The Thessaloniki Film Festival (Nov 2-11) has been forced to cancel this year’s cash prizes for its Alexander Awards.
This comes as part of the ongoing Greek financial crisis as well as the uncertainties concerning the future of the country. The festival is not the only film body being hit hard — the Greek Film Centre is practically at a standstill production wise.
The Golden Alexander for the best film had already been cut to €20,000 from €40,000 in 2010, while the silver was reduced from €25,000 to €10,000 and the bronze was steady at €5,000.
Festival director Dimitris Eipides [pictured] was forced to take these actions not only because of the general financial crisis but also debts of more than €6m inherited by past festival administrations when he took the post in 2010.
Eipides and his general coordinator Lena Ramou have managed in just two years to reduce the debt to €1.5-€2 million, bringing the operating costs to a minimum while maintaining the festival’s international prestige. T
The event has managed to survive since 2010 thanks to the equally reduced sponsorship in services from local enterprises and organisations and mainly from the funds made available since 2011 by the European Union through the NSRS (National Strategic Refererence Framework) scheme.

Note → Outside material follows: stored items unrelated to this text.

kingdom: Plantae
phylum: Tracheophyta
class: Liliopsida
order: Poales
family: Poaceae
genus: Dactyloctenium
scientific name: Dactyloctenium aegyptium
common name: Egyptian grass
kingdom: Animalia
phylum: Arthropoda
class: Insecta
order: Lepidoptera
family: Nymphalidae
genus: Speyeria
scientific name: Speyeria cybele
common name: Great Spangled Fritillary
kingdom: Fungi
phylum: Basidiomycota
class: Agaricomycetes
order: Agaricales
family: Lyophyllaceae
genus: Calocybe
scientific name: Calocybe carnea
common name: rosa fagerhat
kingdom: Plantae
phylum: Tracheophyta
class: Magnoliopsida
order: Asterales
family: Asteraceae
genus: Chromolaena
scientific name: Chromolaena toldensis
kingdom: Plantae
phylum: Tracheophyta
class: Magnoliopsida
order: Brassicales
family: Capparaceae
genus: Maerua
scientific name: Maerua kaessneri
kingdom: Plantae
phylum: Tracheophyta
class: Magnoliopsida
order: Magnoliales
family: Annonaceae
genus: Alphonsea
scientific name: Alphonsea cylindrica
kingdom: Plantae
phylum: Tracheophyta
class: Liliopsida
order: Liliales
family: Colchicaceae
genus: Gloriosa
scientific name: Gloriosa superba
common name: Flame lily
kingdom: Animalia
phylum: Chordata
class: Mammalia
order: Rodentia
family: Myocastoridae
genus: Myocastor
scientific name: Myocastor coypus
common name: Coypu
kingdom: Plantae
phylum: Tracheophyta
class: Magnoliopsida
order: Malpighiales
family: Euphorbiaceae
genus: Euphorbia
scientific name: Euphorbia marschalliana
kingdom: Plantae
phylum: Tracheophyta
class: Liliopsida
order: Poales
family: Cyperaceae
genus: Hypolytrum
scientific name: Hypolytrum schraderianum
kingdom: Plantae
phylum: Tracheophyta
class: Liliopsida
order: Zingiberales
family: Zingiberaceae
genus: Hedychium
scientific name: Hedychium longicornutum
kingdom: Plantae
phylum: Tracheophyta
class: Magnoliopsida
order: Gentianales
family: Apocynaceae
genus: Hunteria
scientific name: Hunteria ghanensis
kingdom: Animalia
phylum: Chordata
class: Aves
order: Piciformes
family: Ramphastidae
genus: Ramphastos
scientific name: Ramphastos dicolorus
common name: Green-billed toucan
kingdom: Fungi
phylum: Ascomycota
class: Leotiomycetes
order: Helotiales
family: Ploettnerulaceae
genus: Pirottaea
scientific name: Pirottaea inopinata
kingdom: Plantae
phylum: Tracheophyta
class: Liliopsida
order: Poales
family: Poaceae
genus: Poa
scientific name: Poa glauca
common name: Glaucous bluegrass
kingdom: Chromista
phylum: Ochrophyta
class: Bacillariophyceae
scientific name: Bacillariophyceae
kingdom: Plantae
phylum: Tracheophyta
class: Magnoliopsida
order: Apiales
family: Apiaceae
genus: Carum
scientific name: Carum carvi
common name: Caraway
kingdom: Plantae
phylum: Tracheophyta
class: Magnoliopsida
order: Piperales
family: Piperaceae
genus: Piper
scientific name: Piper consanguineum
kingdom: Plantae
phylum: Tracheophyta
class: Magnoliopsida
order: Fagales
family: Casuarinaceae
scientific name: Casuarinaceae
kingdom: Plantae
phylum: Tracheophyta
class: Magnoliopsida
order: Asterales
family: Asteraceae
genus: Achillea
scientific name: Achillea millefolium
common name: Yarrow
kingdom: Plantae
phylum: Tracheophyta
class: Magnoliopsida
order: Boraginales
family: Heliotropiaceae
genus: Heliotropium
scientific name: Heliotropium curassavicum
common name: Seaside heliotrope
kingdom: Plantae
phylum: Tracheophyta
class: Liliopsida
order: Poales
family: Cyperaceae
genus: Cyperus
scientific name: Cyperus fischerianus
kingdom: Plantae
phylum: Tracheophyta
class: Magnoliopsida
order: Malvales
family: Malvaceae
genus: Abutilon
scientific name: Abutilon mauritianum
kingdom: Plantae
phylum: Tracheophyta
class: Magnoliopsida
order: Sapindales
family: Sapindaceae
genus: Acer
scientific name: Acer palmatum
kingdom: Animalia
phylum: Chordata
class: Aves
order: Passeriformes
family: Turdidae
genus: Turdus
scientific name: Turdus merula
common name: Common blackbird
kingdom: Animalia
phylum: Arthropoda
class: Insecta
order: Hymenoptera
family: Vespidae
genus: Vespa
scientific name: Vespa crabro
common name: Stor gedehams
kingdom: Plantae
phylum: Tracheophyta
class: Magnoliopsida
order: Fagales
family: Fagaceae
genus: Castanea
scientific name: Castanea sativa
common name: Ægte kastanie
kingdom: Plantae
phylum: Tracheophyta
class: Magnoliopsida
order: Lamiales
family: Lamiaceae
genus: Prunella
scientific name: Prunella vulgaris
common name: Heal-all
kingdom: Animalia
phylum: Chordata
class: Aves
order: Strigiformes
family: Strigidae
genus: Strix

Those funds applied to the side sections of the event should allow the festival to remain operating till November 2013 and for its sister documentary event-Images of the 21st Century- held every March to survive to March 2014.
NSRS cash allocated to the November event is around €900,000 yearly. The festival budget has been reduced to €1.5-€2 million. As for the March documentary event the EU scheme funds allocated are to the tune of €400,000 for a budget of €700,000-€1 million.
An additional subsidy from the Media programme backing European film festivals is made available to Thessaloniki. This year it amounts to Euros 60,000.